(INFORMATION PROVIDED Opens)

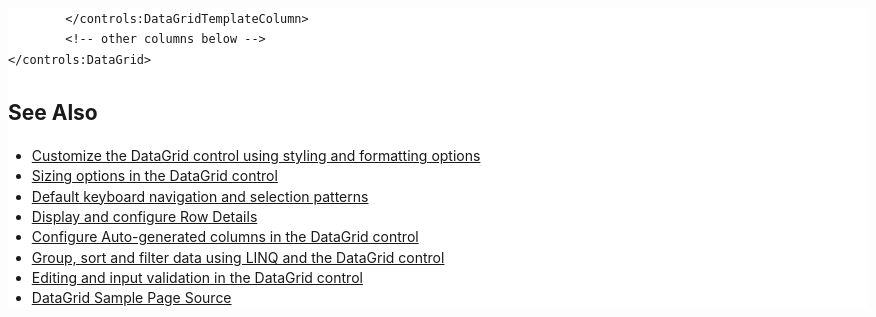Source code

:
```xaml
        </controls:DataGridTemplateColumn>              
        <!-- other columns below -->
</controls:DataGrid>
```

## See Also

* [Customize the DataGrid control using styling and formatting options](styling_formatting_options.md)
* [Sizing options in the DataGrid control](sizing_options.md)
* [Default keyboard navigation and selection patterns](keyboard_navigation_selection.md)
* [Display and configure Row Details](rowdetails.md)
* [Configure Auto-generated columns in the DataGrid control](customize_autogenerated_columns.md)
* [Group, sort and filter data using LINQ and the DataGrid control](group_sort_filter.md)
* [Editing and input validation in the DataGrid control](editing_inputvalidation.md)
* [DataGrid Sample Page Source](https://github.com/windows-toolkit/WindowsCommunityToolkit/tree/rel/7.1.0/Microsoft.Toolkit.Uwp.SampleApp/SamplePages/DataGrid)
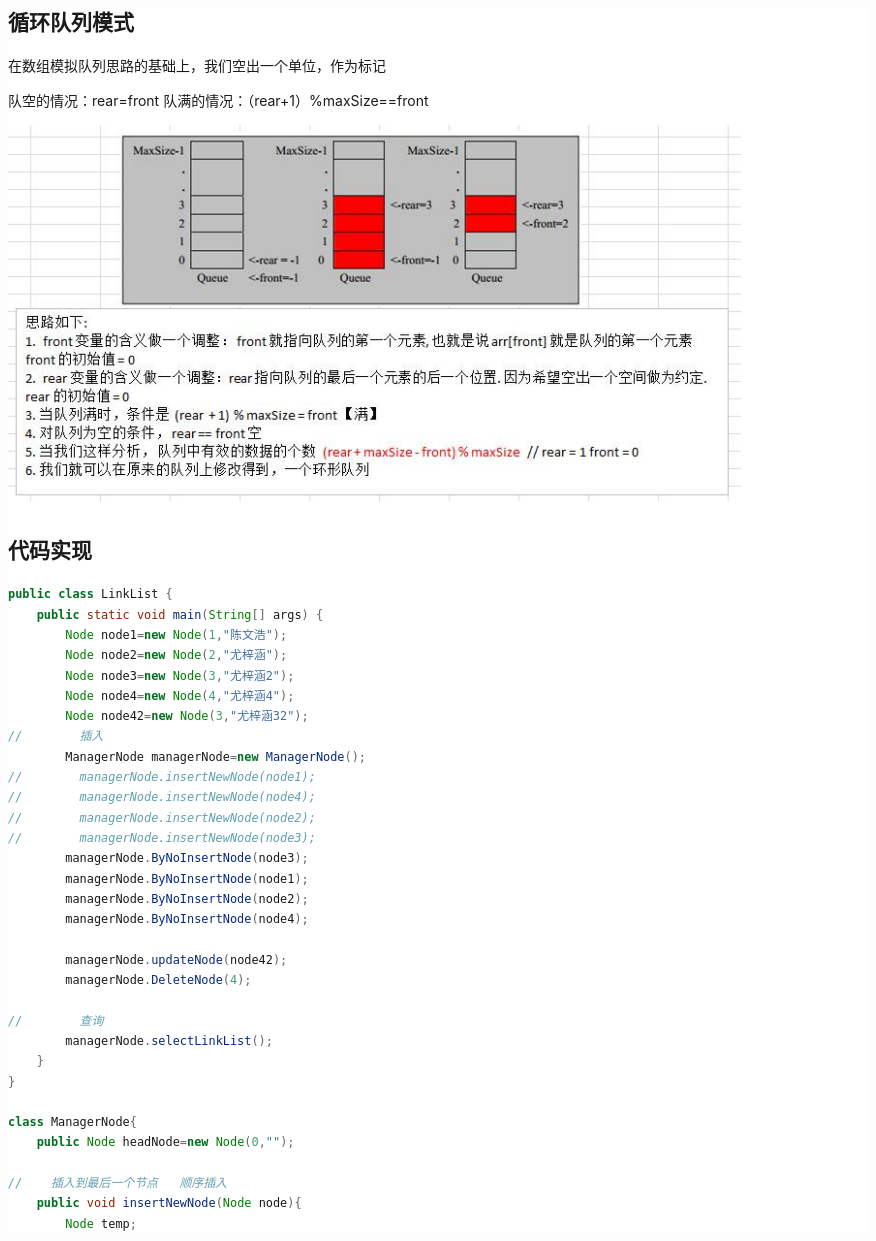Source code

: 
## 循环队列模式

在数组模拟队列思路的基础上，我们空出一个单位，作为标记

队空的情况：rear=front            队满的情况：（rear+1）%maxSize==front

![image-20220228214348009](image/image-20220228214348009.png)



## 代码实现

```java
public class LinkList {
    public static void main(String[] args) {
        Node node1=new Node(1,"陈文浩");
        Node node2=new Node(2,"尤梓涵");
        Node node3=new Node(3,"尤梓涵2");
        Node node4=new Node(4,"尤梓涵4");
        Node node42=new Node(3,"尤梓涵32");
//        插入
        ManagerNode managerNode=new ManagerNode();
//        managerNode.insertNewNode(node1);
//        managerNode.insertNewNode(node4);
//        managerNode.insertNewNode(node2);
//        managerNode.insertNewNode(node3);
        managerNode.ByNoInsertNode(node3);
        managerNode.ByNoInsertNode(node1);
        managerNode.ByNoInsertNode(node2);
        managerNode.ByNoInsertNode(node4);

        managerNode.updateNode(node42);
        managerNode.DeleteNode(4);

//        查询
        managerNode.selectLinkList();
    }
}

class ManagerNode{
    public Node headNode=new Node(0,"");

//    插入到最后一个节点   顺序插入
    public void insertNewNode(Node node){
        Node temp;
```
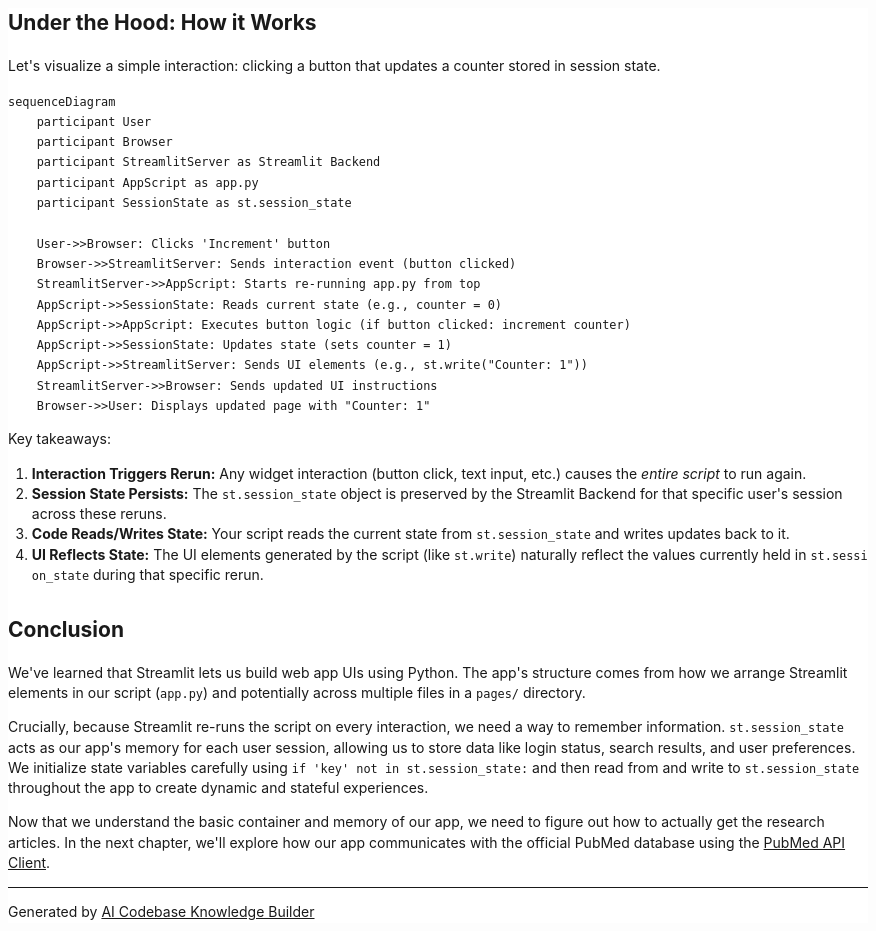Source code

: ## Under the Hood: How it Works

Let's visualize a simple interaction: clicking a button that updates a counter stored in session state.

```mermaid
sequenceDiagram
    participant User
    participant Browser
    participant StreamlitServer as Streamlit Backend
    participant AppScript as app.py
    participant SessionState as st.session_state

    User->>Browser: Clicks 'Increment' button
    Browser->>StreamlitServer: Sends interaction event (button clicked)
    StreamlitServer->>AppScript: Starts re-running app.py from top
    AppScript->>SessionState: Reads current state (e.g., counter = 0)
    AppScript->>AppScript: Executes button logic (if button clicked: increment counter)
    AppScript->>SessionState: Updates state (sets counter = 1)
    AppScript->>StreamlitServer: Sends UI elements (e.g., st.write("Counter: 1"))
    StreamlitServer->>Browser: Sends updated UI instructions
    Browser->>User: Displays updated page with "Counter: 1"
```

Key takeaways:

1.  **Interaction Triggers Rerun:** Any widget interaction (button click, text input, etc.) causes the *entire script* to run again.
2.  **Session State Persists:** The `st.session_state` object is preserved by the Streamlit Backend for that specific user's session across these reruns.
3.  **Code Reads/Writes State:** Your script reads the current state from `st.session_state` and writes updates back to it.
4.  **UI Reflects State:** The UI elements generated by the script (like `st.write`) naturally reflect the values currently held in `st.session_state` during that specific rerun.

## Conclusion

We've learned that Streamlit lets us build web app UIs using Python. The app's structure comes from how we arrange Streamlit elements in our script (`app.py`) and potentially across multiple files in a `pages/` directory.

Crucially, because Streamlit re-runs the script on every interaction, we need a way to remember information. `st.session_state` acts as our app's memory for each user session, allowing us to store data like login status, search results, and user preferences. We initialize state variables carefully using `if 'key' not in st.session_state:` and then read from and write to `st.session_state` throughout the app to create dynamic and stateful experiences.

Now that we understand the basic container and memory of our app, we need to figure out how to actually get the research articles. In the next chapter, we'll explore how our app communicates with the official PubMed database using the [PubMed API Client](02_pubmed_api_client_.md).

---

Generated by [AI Codebase Knowledge Builder](https://github.com/The-Pocket/Tutorial-Codebase-Knowledge)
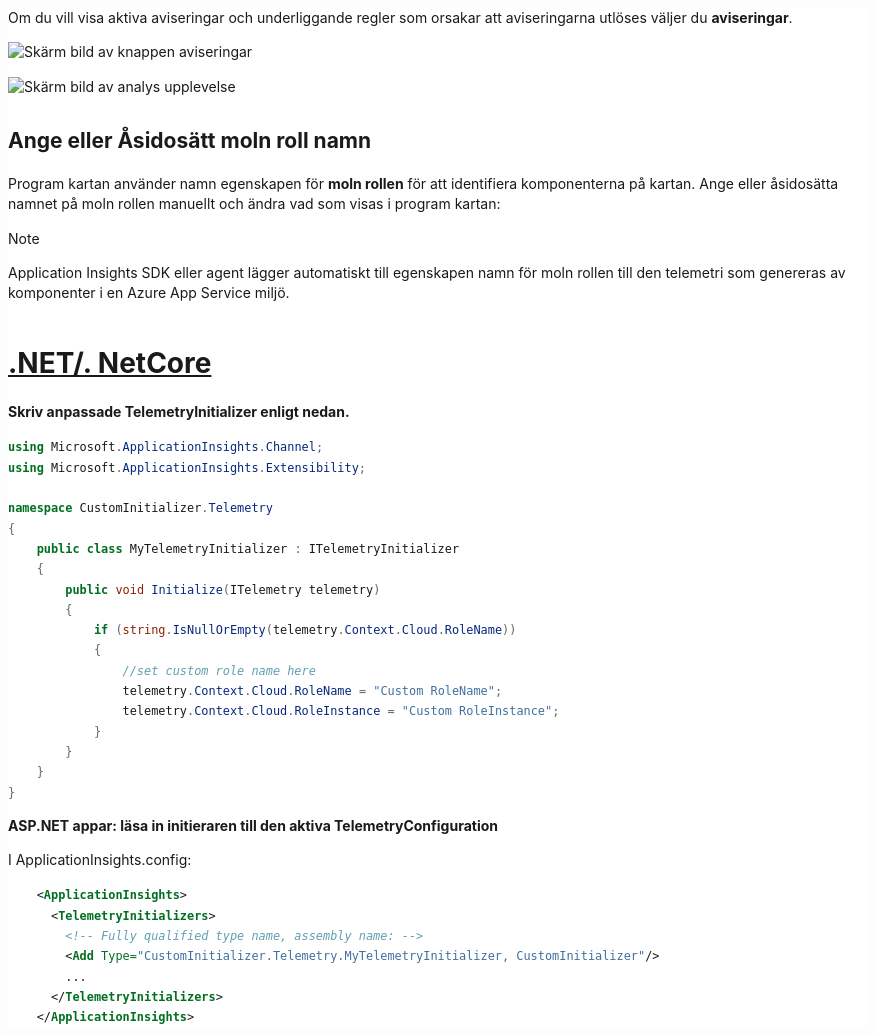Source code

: Om du vill visa aktiva aviseringar och underliggande regler som orsakar att aviseringarna utlöses väljer du **aviseringar**.

![Skärm bild av knappen aviseringar](media/app-map/alerts.png)

![Skärm bild av analys upplevelse](media/app-map/alerts-view.png)

## <a name="set-or-override-cloud-role-name"></a>Ange eller Åsidosätt moln roll namn

Program kartan använder namn egenskapen för **moln rollen** för att identifiera komponenterna på kartan. Ange eller åsidosätta namnet på moln rollen manuellt och ändra vad som visas i program kartan:

> [!NOTE]
> Application Insights SDK eller agent lägger automatiskt till egenskapen namn för moln rollen till den telemetri som genereras av komponenter i en Azure App Service miljö.

# <a name="netnetcore"></a>[.NET/. NetCore](#tab/net)

**Skriv anpassade TelemetryInitializer enligt nedan.**

```csharp
using Microsoft.ApplicationInsights.Channel;
using Microsoft.ApplicationInsights.Extensibility;

namespace CustomInitializer.Telemetry
{
    public class MyTelemetryInitializer : ITelemetryInitializer
    {
        public void Initialize(ITelemetry telemetry)
        {
            if (string.IsNullOrEmpty(telemetry.Context.Cloud.RoleName))
            {
                //set custom role name here
                telemetry.Context.Cloud.RoleName = "Custom RoleName";
                telemetry.Context.Cloud.RoleInstance = "Custom RoleInstance";
            }
        }
    }
}
```

**ASP.NET appar: läsa in initieraren till den aktiva TelemetryConfiguration**

I ApplicationInsights.config:

```xml
    <ApplicationInsights>
      <TelemetryInitializers>
        <!-- Fully qualified type name, assembly name: -->
        <Add Type="CustomInitializer.Telemetry.MyTelemetryInitializer, CustomInitializer"/>
        ...
      </TelemetryInitializers>
    </ApplicationInsights>
```
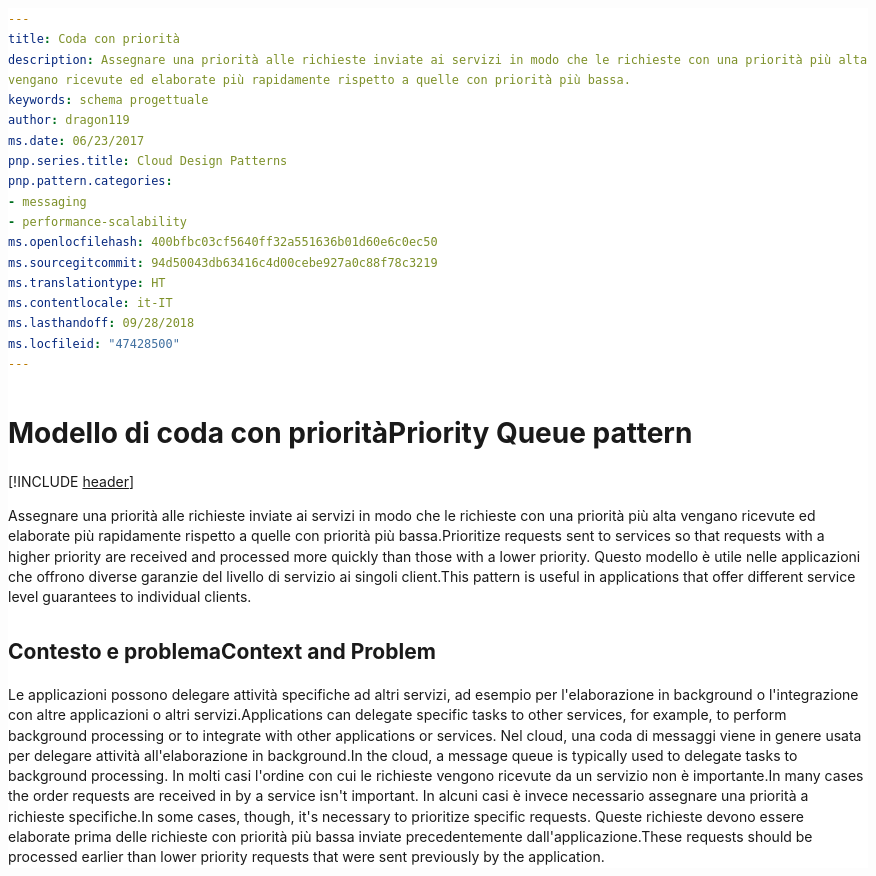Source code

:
 ```yaml
---
title: Coda con priorità
description: Assegnare una priorità alle richieste inviate ai servizi in modo che le richieste con una priorità più alta vengano ricevute ed elaborate più rapidamente rispetto a quelle con priorità più bassa.
keywords: schema progettuale
author: dragon119
ms.date: 06/23/2017
pnp.series.title: Cloud Design Patterns
pnp.pattern.categories:
- messaging
- performance-scalability
ms.openlocfilehash: 400bfbc03cf5640ff32a551636b01d60e6c0ec50
ms.sourcegitcommit: 94d50043db63416c4d00cebe927a0c88f78c3219
ms.translationtype: HT
ms.contentlocale: it-IT
ms.lasthandoff: 09/28/2018
ms.locfileid: "47428500"
---
```

# <a name="priority-queue-pattern"></a><span data-ttu-id="16b9e-104">Modello di coda con priorità</span><span class="sxs-lookup"><span data-stu-id="16b9e-104">Priority Queue pattern</span></span>

[!INCLUDE [header](../_includes/header.md)]

<span data-ttu-id="16b9e-105">Assegnare una priorità alle richieste inviate ai servizi in modo che le richieste con una priorità più alta vengano ricevute ed elaborate più rapidamente rispetto a quelle con priorità più bassa.</span><span class="sxs-lookup"><span data-stu-id="16b9e-105">Prioritize requests sent to services so that requests with a higher priority are received and processed more quickly than those with a lower priority.</span></span> <span data-ttu-id="16b9e-106">Questo modello è utile nelle applicazioni che offrono diverse garanzie del livello di servizio ai singoli client.</span><span class="sxs-lookup"><span data-stu-id="16b9e-106">This pattern is useful in applications that offer different service level guarantees to individual clients.</span></span>

## <a name="context-and-problem"></a><span data-ttu-id="16b9e-107">Contesto e problema</span><span class="sxs-lookup"><span data-stu-id="16b9e-107">Context and Problem</span></span>

<span data-ttu-id="16b9e-108">Le applicazioni possono delegare attività specifiche ad altri servizi, ad esempio per l'elaborazione in background o l'integrazione con altre applicazioni o altri servizi.</span><span class="sxs-lookup"><span data-stu-id="16b9e-108">Applications can delegate specific tasks to other services, for example, to perform background processing or to integrate with other applications or services.</span></span> <span data-ttu-id="16b9e-109">Nel cloud, una coda di messaggi viene in genere usata per delegare attività all'elaborazione in background.</span><span class="sxs-lookup"><span data-stu-id="16b9e-109">In the cloud, a message queue is typically used to delegate tasks to background processing.</span></span> <span data-ttu-id="16b9e-110">In molti casi l'ordine con cui le richieste vengono ricevute da un servizio non è importante.</span><span class="sxs-lookup"><span data-stu-id="16b9e-110">In many cases the order requests are received in by a service isn't important.</span></span> <span data-ttu-id="16b9e-111">In alcuni casi è invece necessario assegnare una priorità a richieste specifiche.</span><span class="sxs-lookup"><span data-stu-id="16b9e-111">In some cases, though, it's necessary to prioritize specific requests.</span></span> <span data-ttu-id="16b9e-112">Queste richieste devono essere elaborate prima delle richieste con priorità più bassa inviate precedentemente dall'applicazione.</span><span class="sxs-lookup"><span data-stu-id="16b9e-112">These requests should be processed earlier than lower priority requests that were sent previously by the application.</span></span>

(INFORMATION PROVIDED Closes)

* [ASSIGNED TASK]
Within the material, how many lines hold the word "alerts"? Only the number is needed.

* [RESPONSE]
2